If I had a sex resume I'd get tons of jobs.
So I'm at the Chevron by your house. I need a condom and a couch.
Together?
Preferably.
I've blown a few things in my day
he looked like jesus. just the kind of jesus i would have sex with.
Idk if you've ever had the pleasure of 1. Vomiting on a sidewalk - at 3 in the afternoon 2. Vomiting nachos or 3. Vomiting nachos out of your nose but really I do not advise any of the above.
I had something called a trashcan. Never again.
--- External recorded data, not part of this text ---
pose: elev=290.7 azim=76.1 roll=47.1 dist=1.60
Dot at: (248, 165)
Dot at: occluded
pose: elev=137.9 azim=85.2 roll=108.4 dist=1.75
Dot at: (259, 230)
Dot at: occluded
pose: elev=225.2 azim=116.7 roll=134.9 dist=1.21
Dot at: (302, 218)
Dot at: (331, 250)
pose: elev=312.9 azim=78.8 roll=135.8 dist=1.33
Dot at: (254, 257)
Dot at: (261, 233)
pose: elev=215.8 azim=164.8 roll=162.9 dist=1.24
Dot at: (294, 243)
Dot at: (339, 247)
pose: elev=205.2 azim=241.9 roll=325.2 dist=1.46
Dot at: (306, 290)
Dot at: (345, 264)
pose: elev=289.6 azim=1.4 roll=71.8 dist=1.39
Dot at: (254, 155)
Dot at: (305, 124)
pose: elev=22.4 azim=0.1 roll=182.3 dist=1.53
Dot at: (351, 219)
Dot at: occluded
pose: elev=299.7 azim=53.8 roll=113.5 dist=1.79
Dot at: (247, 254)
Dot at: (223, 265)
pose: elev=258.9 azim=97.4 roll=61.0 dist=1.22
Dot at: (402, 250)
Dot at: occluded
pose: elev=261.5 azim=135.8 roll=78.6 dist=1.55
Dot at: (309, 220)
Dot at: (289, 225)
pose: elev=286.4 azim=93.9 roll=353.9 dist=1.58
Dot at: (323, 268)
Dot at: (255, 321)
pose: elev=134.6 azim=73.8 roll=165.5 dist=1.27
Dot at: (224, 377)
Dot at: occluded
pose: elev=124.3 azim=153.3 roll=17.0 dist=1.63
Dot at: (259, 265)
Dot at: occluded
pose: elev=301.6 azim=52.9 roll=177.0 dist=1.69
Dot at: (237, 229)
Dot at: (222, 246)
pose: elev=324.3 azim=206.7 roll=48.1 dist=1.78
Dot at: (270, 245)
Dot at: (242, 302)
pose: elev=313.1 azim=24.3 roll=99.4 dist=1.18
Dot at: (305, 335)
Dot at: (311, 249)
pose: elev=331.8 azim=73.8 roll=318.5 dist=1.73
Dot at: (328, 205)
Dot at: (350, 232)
I almost fucked chewbacca.
Like I couldn't describe it to you but if they did a lineup of penises i'd be able to pick it out.
hey, this is the ginger girl from the party...i've thought about it and I wanna join the american girl drinking team
I went from looking for a bong to home decor in a 10 minute span. This is what being an adult is all about!
He and I tag each other in memes all day. You could say it's getting pretty serious.
Already doing pt exercises by picking my margarita up off the night stand. Fuck yeah.
Oh god...Did I just fuck a sugar granddaddy?!
I'm setting goals and achieving them. I'd say I'm quite mature for my age.
You're goal was to fuck him and you don't even remember it.
the police dropped me off. that's how my night went.
He had a tattoo of a crown above his penis. He was AMAZING! It was well deserved. LONG LIVE THE KING!